Support titles: what's in a name?

Rosa rosa rosa est est

Photo by Jon Tyson on Unsplash

If you’re starting to put together a support team, you may wonder: what do I call these people? This is an important question to spend some time on! First of all, it sets the tone for the team going forward. A support engineer feels qualitatively different from ‘helpdesk’, or ‘customer support’, or even ‘customer engineer’. Beyond that, different titles will attract different kinds of candidates. Think about what your support folks are going to be doing before you decide.

If they’re going to be doing basic tech support, then anything with ‘helpdesk’ in the name will point to:

  • Lower- or entry-level

  • Simple tech tasks

  • Primarily or exclusively internal customers, e.g. coworkers

  • Often in-person support

Answering end user or B2C customer questions is often summed up by ‘customer support’. These jobs are typically:

  • Lower- or entry-level

  • Basic product support, sometimes technical

  • Customer service and satisfaction issues

  • Phone, email, or web-based support

As you get more and more technical, such as supporting a B2B SaaS product (to choose a not so random example), it makes more sense to put ‘engineer’, ‘technical’, or both in the title. ‘Support engineer’ implies:

  • Phone, email, or web-based support

  • Option for in-person or (more likely)  screen-shared troubleshooting

  • In-depth product support, more technical

  • Able to resolve technical issues reported by technical users or administrators

A newer title that is gaining broader use in the field is ’customer engineer’. This role is equivalent in most ways to ‘support engineer’, but with the added connotations of:

  • Deeper ability to understand customer’s business contexts and use cases

  • Sensitivity to customer mood and risk of churn

  • Ability to address some issues that traditionally belong to customer success, such as feature requests and product frustrations

In brief, ‘customer’ is in the title because this role is more proactive and customer-focused than the more transactional, ticket-based support engineering function. 

Which one are you trying to hire for? Name your role accordingly and you’ll already be halfway towards finding the right candidates to help your new support organization grow and thrive.
:::
Task goal
The article on support titles says "customer engineer" carries added connotations beyond "support engineer." List every one of them. The listing that follows is separate material and has no connection to the article on support titles.
:::
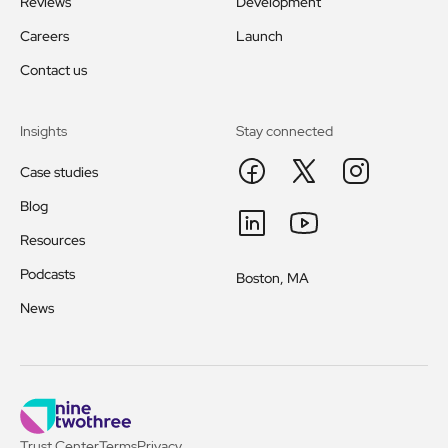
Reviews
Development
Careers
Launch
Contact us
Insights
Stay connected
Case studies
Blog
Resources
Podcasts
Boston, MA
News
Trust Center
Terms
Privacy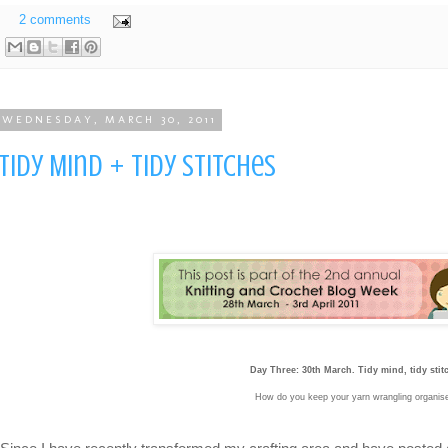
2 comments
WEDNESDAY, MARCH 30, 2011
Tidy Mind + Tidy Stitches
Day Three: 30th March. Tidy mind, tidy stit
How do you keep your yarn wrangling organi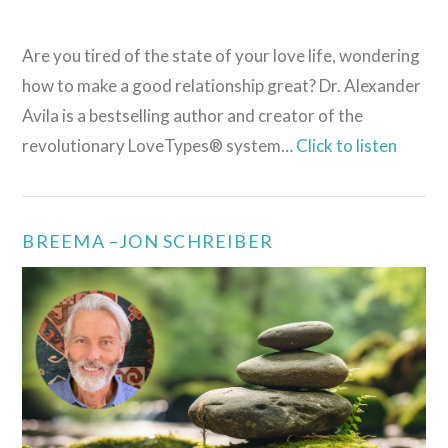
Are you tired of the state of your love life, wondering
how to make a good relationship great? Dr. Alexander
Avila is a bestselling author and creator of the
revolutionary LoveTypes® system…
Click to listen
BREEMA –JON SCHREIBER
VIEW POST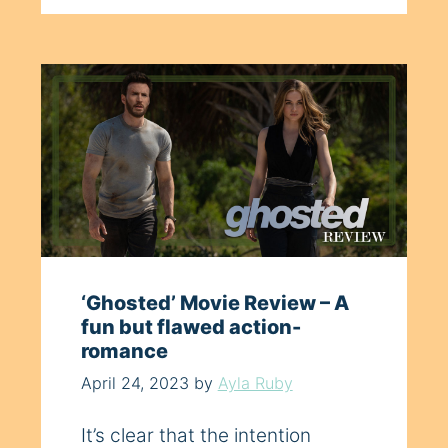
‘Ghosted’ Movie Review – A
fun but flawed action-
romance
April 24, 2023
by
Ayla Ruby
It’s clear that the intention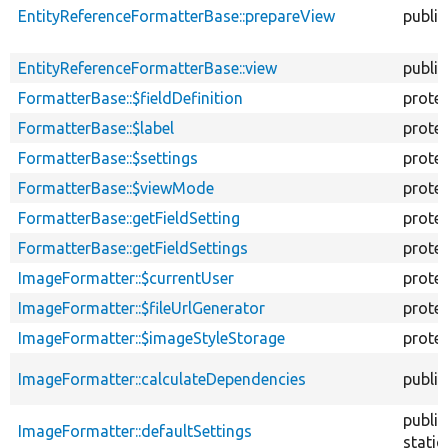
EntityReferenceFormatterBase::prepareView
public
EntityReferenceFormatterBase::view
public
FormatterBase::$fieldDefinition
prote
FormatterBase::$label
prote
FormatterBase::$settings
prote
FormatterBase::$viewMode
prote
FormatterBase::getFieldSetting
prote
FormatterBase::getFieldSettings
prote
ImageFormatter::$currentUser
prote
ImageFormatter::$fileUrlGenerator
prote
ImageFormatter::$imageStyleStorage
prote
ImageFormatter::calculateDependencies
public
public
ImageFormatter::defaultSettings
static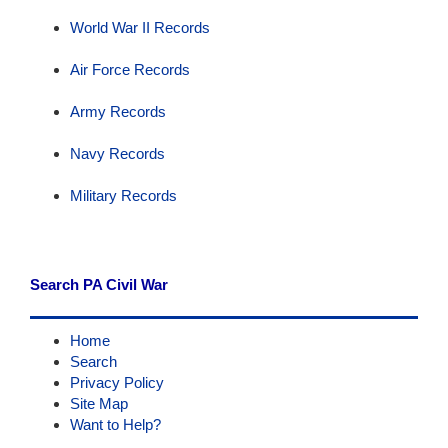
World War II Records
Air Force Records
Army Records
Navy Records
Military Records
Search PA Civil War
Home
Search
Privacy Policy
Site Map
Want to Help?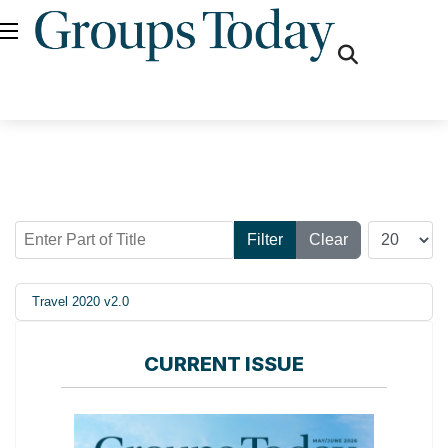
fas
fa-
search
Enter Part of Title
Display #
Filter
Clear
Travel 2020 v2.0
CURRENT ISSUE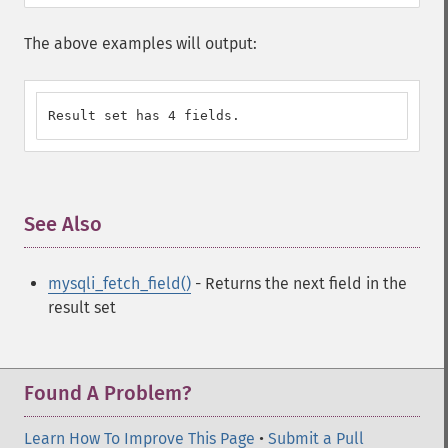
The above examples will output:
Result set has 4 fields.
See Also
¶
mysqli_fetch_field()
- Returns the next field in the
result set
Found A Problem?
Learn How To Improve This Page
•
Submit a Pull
:::
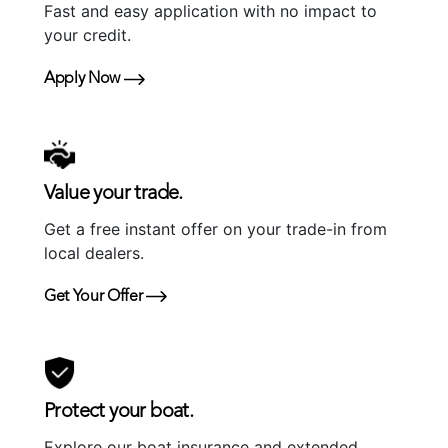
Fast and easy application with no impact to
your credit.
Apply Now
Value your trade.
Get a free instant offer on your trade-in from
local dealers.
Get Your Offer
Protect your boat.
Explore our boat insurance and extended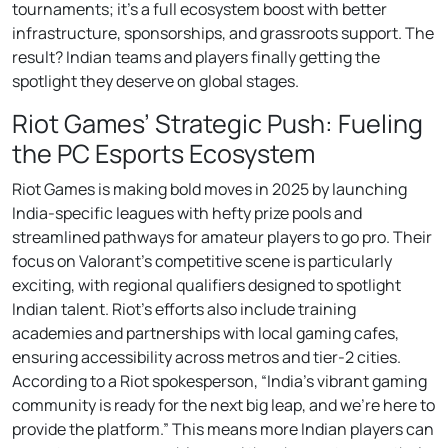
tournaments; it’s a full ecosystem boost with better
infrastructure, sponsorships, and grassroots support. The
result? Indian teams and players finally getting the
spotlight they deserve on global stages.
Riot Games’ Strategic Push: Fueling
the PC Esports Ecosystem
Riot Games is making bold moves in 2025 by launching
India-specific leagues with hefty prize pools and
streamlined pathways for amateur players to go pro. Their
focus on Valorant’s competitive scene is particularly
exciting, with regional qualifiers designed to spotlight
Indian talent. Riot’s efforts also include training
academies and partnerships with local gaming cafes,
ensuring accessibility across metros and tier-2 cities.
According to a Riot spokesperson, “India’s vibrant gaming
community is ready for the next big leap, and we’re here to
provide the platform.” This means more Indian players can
:::
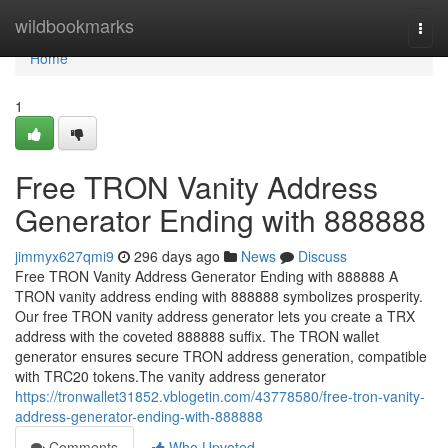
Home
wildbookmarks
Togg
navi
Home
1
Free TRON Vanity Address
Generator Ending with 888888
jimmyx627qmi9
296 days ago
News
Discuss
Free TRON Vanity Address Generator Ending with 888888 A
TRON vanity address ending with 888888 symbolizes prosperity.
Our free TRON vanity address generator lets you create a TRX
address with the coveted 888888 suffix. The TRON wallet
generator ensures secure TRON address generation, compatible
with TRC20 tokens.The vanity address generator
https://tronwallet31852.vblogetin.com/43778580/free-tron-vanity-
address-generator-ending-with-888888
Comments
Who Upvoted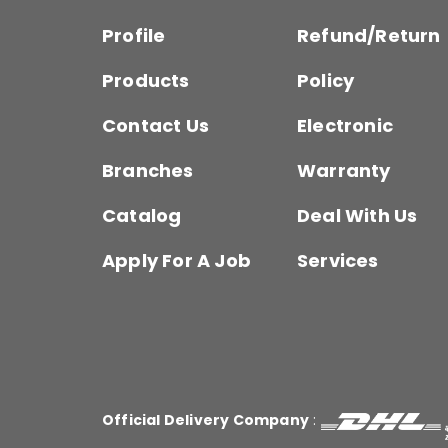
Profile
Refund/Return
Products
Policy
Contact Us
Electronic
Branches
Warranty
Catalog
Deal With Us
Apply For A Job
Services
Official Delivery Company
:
:::
Result below
- Deeper ability to understand customer's business contexts and use cases
- Sensitivity to customer mood and risk of churn
- Ability to address some issues that traditionally belong to customer success, such as feature requests and product frustrations